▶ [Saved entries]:
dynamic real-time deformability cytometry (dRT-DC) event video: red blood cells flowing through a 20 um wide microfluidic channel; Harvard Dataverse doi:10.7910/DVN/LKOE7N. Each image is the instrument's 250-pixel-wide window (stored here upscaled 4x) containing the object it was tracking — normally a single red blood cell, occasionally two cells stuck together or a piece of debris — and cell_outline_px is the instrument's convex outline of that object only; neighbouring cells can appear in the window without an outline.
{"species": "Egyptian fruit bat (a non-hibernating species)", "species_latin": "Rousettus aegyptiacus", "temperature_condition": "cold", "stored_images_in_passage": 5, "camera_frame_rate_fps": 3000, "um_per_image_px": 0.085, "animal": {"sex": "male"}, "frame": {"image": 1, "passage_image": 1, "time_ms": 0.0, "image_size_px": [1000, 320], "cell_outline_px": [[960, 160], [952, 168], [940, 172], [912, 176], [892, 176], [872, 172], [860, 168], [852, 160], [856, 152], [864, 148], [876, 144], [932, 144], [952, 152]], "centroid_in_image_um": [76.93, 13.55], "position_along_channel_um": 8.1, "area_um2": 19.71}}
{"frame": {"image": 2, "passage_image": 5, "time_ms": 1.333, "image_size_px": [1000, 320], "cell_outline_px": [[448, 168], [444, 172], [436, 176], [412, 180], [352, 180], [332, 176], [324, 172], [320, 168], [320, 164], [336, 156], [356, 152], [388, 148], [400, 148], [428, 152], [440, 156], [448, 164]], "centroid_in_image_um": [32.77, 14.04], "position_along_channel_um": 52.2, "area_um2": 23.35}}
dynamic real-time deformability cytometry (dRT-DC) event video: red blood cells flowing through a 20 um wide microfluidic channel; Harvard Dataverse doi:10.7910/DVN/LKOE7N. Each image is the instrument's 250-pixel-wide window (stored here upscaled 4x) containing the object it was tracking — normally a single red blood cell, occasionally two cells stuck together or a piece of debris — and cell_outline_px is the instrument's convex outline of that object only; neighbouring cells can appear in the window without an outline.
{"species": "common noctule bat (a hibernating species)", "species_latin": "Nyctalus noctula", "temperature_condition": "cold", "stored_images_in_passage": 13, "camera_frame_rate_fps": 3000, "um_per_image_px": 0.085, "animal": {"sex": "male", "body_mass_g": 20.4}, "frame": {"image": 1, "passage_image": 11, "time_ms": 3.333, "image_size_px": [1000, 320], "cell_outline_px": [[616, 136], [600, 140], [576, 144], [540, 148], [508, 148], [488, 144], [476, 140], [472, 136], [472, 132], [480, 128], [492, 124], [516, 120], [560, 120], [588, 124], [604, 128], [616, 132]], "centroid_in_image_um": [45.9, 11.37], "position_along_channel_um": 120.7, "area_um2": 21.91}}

▶ [PROBLEM DETAILS]:
Retype all of the material above with every character intact.

▶ [OUTPUT]:
dynamic real-time deformability cytometry (dRT-DC) event video: red blood cells flowing through a 20 um wide microfluidic channel; Harvard Dataverse doi:10.7910/DVN/LKOE7N. Each image is the instrument's 250-pixel-wide window (stored here upscaled 4x) containing the object it was tracking — normally a single red blood cell, occasionally two cells stuck together or a piece of debris — and cell_outline_px is the instrument's convex outline of that object only; neighbouring cells can appear in the window without an outline.
{"species": "Egyptian fruit bat (a non-hibernating species)", "species_latin": "Rousettus aegyptiacus", "temperature_condition": "cold", "stored_images_in_passage": 5, "camera_frame_rate_fps": 3000, "um_per_image_px": 0.085, "animal": {"sex": "male"}, "frame": {"image": 1, "passage_image": 1, "time_ms": 0.0, "image_size_px": [1000, 320], "cell_outline_px": [[960, 160], [952, 168], [940, 172], [912, 176], [892, 176], [872, 172], [860, 168], [852, 160], [856, 152], [864, 148], [876, 144], [932, 144], [952, 152]], "centroid_in_image_um": [76.93, 13.55], "position_along_channel_um": 8.1, "area_um2": 19.71}}
{"frame": {"image": 2, "passage_image": 5, "time_ms": 1.333, "image_size_px": [1000, 320], "cell_outline_px": [[448, 168], [444, 172], [436, 176], [412, 180], [352, 180], [332, 176], [324, 172], [320, 168], [320, 164], [336, 156], [356, 152], [388, 148], [400, 148], [428, 152], [440, 156], [448, 164]], "centroid_in_image_um": [32.77, 14.04], "position_along_channel_um": 52.2, "area_um2": 23.35}}
dynamic real-time deformability cytometry (dRT-DC) event video: red blood cells flowing through a 20 um wide microfluidic channel; Harvard Dataverse doi:10.7910/DVN/LKOE7N. Each image is the instrument's 250-pixel-wide window (stored here upscaled 4x) containing the object it was tracking — normally a single red blood cell, occasionally two cells stuck together or a piece of debris — and cell_outline_px is the instrument's convex outline of that object only; neighbouring cells can appear in the window without an outline.
{"species": "common noctule bat (a hibernating species)", "species_latin": "Nyctalus noctula", "temperature_condition": "cold", "stored_images_in_passage": 13, "camera_frame_rate_fps": 3000, "um_per_image_px": 0.085, "animal": {"sex": "male", "body_mass_g": 20.4}, "frame": {"image": 1, "passage_image": 11, "time_ms": 3.333, "image_size_px": [1000, 320], "cell_outline_px": [[616, 136], [600, 140], [576, 144], [540, 148], [508, 148], [488, 144], [476, 140], [472, 136], [472, 132], [480, 128], [492, 124], [516, 120], [560, 120], [588, 124], [604, 128], [616, 132]], "centroid_in_image_um": [45.9, 11.37], "position_along_channel_um": 120.7, "area_um2": 21.91}}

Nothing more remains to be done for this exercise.